My architectural case-study is the East London housing estate Robin Hood Gardens (1972), which was refused heritage listing in 2009 and 2015 and is currently being demolished as part of a regeneration scheme. Reportage drawing started as a communication tool, bridging linguistic and cultural gaps between myself and the resident community of Bangladeshi social tenants, the subjects of my drawings.

Later the drawings acted as relics of the events I had witnessed.

Reportage drawing allowed me an intimate understanding of the architects, the Smithsons’ ethical concept of the ‘as found’ that had been central to their designs for the estate. My experiences of the lived time of the estate informed and inspired my archival, historical research on the remembered past and imagined future of the estate which in turn reflected back on my continuing on site illustration research and linked those to events in my own life too. The resulting book-objects allow the reader to experience the complexities of the temporal, spatial and visual relation between the different sites of my research.

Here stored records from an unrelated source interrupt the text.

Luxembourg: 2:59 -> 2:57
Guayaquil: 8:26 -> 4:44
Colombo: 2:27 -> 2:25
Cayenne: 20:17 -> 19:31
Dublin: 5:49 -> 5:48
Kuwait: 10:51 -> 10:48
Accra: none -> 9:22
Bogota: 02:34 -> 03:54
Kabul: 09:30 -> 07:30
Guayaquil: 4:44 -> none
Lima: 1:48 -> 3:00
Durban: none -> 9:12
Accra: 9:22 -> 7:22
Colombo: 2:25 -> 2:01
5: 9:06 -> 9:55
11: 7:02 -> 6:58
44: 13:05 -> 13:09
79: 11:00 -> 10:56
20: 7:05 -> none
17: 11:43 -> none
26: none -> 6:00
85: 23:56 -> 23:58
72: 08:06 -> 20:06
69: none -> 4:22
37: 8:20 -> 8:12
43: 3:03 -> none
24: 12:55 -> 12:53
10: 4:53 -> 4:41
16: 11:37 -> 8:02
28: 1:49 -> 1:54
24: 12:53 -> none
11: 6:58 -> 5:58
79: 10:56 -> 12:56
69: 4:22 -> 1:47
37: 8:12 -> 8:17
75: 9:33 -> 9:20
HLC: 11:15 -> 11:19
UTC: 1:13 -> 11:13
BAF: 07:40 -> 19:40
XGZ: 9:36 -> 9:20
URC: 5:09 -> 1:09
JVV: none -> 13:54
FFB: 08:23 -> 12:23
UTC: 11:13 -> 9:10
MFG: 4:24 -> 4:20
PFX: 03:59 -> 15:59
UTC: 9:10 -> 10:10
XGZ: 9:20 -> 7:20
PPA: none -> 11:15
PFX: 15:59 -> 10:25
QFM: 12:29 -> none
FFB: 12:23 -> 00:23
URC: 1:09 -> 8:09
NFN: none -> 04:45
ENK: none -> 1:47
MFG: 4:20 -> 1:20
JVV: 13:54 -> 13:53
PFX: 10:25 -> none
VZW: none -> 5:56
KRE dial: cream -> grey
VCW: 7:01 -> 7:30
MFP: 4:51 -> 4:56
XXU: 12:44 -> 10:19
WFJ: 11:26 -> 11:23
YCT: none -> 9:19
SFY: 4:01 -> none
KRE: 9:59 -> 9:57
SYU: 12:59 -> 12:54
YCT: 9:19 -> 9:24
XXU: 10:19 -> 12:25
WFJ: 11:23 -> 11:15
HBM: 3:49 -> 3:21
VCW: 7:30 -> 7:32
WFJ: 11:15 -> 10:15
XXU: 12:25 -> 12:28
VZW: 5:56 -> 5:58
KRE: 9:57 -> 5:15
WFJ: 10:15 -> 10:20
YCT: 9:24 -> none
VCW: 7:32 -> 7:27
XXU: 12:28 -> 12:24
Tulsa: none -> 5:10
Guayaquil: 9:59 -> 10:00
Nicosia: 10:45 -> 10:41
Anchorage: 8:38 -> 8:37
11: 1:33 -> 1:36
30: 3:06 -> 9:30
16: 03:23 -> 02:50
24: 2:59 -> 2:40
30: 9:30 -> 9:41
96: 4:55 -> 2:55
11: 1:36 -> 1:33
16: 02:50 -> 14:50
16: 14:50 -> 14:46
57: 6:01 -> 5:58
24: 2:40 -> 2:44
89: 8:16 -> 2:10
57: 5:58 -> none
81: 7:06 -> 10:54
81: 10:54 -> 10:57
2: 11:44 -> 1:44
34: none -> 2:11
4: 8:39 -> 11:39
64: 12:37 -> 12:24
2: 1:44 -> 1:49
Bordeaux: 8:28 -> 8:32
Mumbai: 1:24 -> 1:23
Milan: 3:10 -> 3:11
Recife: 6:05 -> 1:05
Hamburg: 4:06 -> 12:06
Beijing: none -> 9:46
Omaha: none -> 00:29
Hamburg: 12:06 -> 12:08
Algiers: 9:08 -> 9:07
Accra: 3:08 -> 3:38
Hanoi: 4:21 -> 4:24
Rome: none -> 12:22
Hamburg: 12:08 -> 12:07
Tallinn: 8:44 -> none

Judit Ferencz is an illustrator and architectural researcher. She completed a PhD in Architectural Design at The Bartlett in 2023 where her research was funded by the RIBA LKE Ozolins studentship. Judit’s doctoral thesis, the case study of which was Robin Hood Gardens, developed a critical and creative methodology for the conservation of architectural heritage via her practice of reportage drawing. Judit’s illustrations had been published by Granta and Random House. Judit has taught illustration at City Lit, The Cass and the University of Nottingham. The book Practicing Ethics with Judit’s illustrations and her chapter on reportage drawing is forthcoming from UCL Press.